A horse trailer has a higher center of gravity than most loads, so it would make sense that it would haul better with a longer wheelbase. Also, the "load" has the option of moving, which would make a longer wheelbase good.

But in my case, I'd be choosing between a vehicle the manufacturer says can safely haul 7000 lbs, and a truck rated to 3600 lbs - so I'd choose the Explorer. However, I've never tried more than one horse - total weight with trailer around 3000 lbs - so I just don't know. 

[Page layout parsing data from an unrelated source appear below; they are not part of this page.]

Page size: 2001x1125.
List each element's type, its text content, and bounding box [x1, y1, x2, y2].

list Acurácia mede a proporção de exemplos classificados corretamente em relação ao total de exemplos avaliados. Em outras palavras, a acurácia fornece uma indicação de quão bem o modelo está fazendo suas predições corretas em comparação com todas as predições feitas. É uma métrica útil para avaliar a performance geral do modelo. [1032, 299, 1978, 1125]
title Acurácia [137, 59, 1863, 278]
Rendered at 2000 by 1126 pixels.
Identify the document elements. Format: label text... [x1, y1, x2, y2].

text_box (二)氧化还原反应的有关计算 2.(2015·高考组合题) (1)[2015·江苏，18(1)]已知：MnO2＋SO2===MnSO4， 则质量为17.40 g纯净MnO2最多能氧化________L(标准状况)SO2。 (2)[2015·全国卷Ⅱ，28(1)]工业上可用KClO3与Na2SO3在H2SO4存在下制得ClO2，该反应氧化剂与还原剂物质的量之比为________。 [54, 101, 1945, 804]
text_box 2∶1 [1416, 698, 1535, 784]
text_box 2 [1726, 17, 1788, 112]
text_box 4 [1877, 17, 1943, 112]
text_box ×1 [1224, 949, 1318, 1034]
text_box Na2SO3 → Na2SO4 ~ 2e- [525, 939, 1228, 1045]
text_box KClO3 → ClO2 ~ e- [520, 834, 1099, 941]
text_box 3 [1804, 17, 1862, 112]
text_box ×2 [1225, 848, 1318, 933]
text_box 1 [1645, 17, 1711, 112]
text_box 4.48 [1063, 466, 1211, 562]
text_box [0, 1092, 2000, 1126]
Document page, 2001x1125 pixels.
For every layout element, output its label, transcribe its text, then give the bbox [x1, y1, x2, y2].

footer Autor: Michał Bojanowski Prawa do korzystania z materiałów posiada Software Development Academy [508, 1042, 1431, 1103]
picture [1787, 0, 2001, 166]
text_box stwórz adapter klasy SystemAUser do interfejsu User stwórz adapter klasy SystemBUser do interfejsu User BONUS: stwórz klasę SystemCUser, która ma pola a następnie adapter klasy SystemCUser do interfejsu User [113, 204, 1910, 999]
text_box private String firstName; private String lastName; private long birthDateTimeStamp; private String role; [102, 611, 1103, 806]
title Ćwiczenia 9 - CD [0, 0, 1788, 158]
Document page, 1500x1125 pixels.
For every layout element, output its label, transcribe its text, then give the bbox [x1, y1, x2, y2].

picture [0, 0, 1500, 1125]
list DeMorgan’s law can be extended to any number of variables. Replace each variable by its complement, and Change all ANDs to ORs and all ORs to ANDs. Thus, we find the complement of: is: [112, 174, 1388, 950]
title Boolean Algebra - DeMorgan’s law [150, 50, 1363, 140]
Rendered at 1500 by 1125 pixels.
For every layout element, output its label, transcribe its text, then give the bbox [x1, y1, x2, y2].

I'm asking, not telling, so to speak...


----------



## iridehorses (Oct 22, 2007)

Encore ..... OOps, Envoy, GMC.


----------



## caseymyhorserocks (Apr 5, 2010)

I dont know much about cars.. But Brenderups are very light! Brenderup Horseboxes
They are mainly in Europe but there are used ones for sale in the US.


----------



## its lbs not miles (Sep 1, 2011)

You may find that the larger engine gives better milage towing than the smaller one. It's less work for the larger engine. Under a load the Silverado V8 got better milage than my fathers Silverado V6 (so he took it back and got the larger engine).


----------



## caseymyhorserocks (Apr 5, 2010)

Brenderups (not sure if they have been mentioned) are very light.


----------